I was still slow because I still didn’t want to do this, but I was getting a little bit faster with each passing mile, perhaps 20 seconds or so quicker each time.

By the time I had gone through the industrial estate and along the dual carriageway I had looped back towards home but I still had about ten minutes left. Again I faced the choice to keep going or to just call it and quit early.

I kept going. I wasn’t going to give up now, not after battling and beating my demons this far.

As runs go, it wasn’t my greatest, not by a long chalk but, from a mental point of view, it was a huge, huge victory. Perhaps, if I can win today, I can win again.

Relive my run

Antrim parkrun 16.06.18

Sometimes it just doesn’t go for you. Today was one of those days.

My training plan called for an ‘easy’ parkrun so, by rights, I shouldn’t really have been going hard anyway. As it turned out I didn’t but not through choice.

I wasn’t sure whether to go to my local event, Ecos, or nearby Antrim but a quick chat with Iverene meant that I was off up the road to Antrim for the third time.

I had high hopes of putting in a decent time. I’d been running well lately, and doing ok over the first 5k of longer races so I reckoned the course, which I like, could well lend itself to perhaps a new pb. Not that I expected one but I was tempted to give it a go.

And I did indeed start well. The first km came in at 6:19 which was faster than normal, but I felt relatively ok. Perhaps this was going to be good.

Unfortunately not. Shortly after that opening kilometre ticked past I began to sense what felt like pins and needles in my right foot. I slowed down to see if that would ease it, and it did for a little while.

However, my foot then went cold/numb and I knew this wasn’t good. Soon after that the tingling returned, and this process more or less repeated itself for the rest of the morning.

I was running ok, but it was getting increasingly uncomfortable and, to be honest, painful – when my foot didn’t feel numb that is.

My running style also became quite cumbersome which had the result of causing some aches and pains elsewhere in my legs, both of them.
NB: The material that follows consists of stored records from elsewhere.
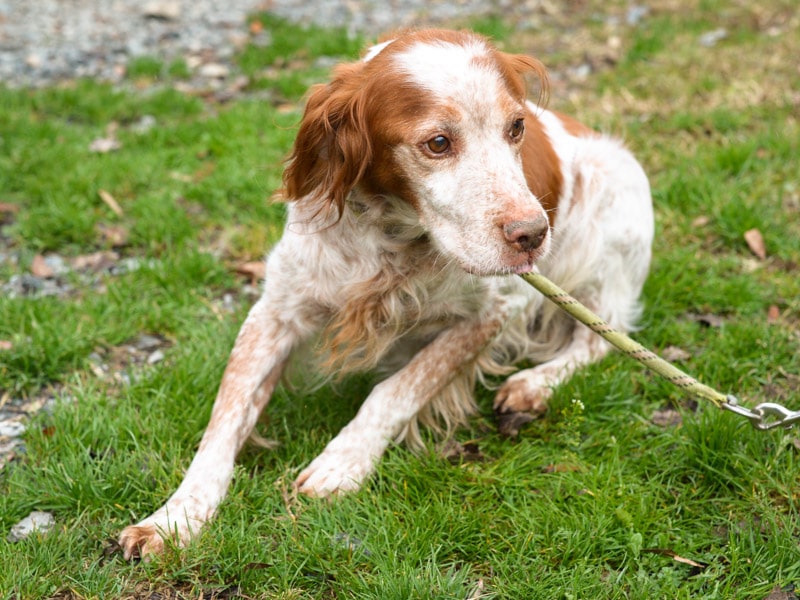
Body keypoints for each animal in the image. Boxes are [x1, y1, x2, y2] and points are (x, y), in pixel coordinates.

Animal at [120, 28, 656, 560]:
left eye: (517, 127)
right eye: (438, 143)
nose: (533, 234)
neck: (393, 239)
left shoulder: (497, 310)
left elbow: (399, 388)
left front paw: (341, 463)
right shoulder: (276, 311)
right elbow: (223, 421)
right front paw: (174, 518)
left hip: (609, 234)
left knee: (598, 341)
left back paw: (531, 386)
This was a time for damage limitation. I walked for a few seconds every couple of minutes or so – I don’t like doing this but I didn’t want to cause injury. I even stopped at the bridge on the second lap of the course to chat briefly with the marshal on duty. I NEVER do this, but it was an indication of how much discomfort I was in by now.

Despite all this, my time (35:58) wasn’t awful. It wasn’t great compared to what I’ve been doing recently but it wasn’t the disaster it could have been. I was ticking over at a reasonable pace when I was running but even with the walking and the stopping I still came in at well under 12 minutes per mile.

Hopefully my pins and needles issue was nothing more than a trapped nerve when I was lacing up my trainers. I suppose I’ll find out tomorrow when I go on my long slow run.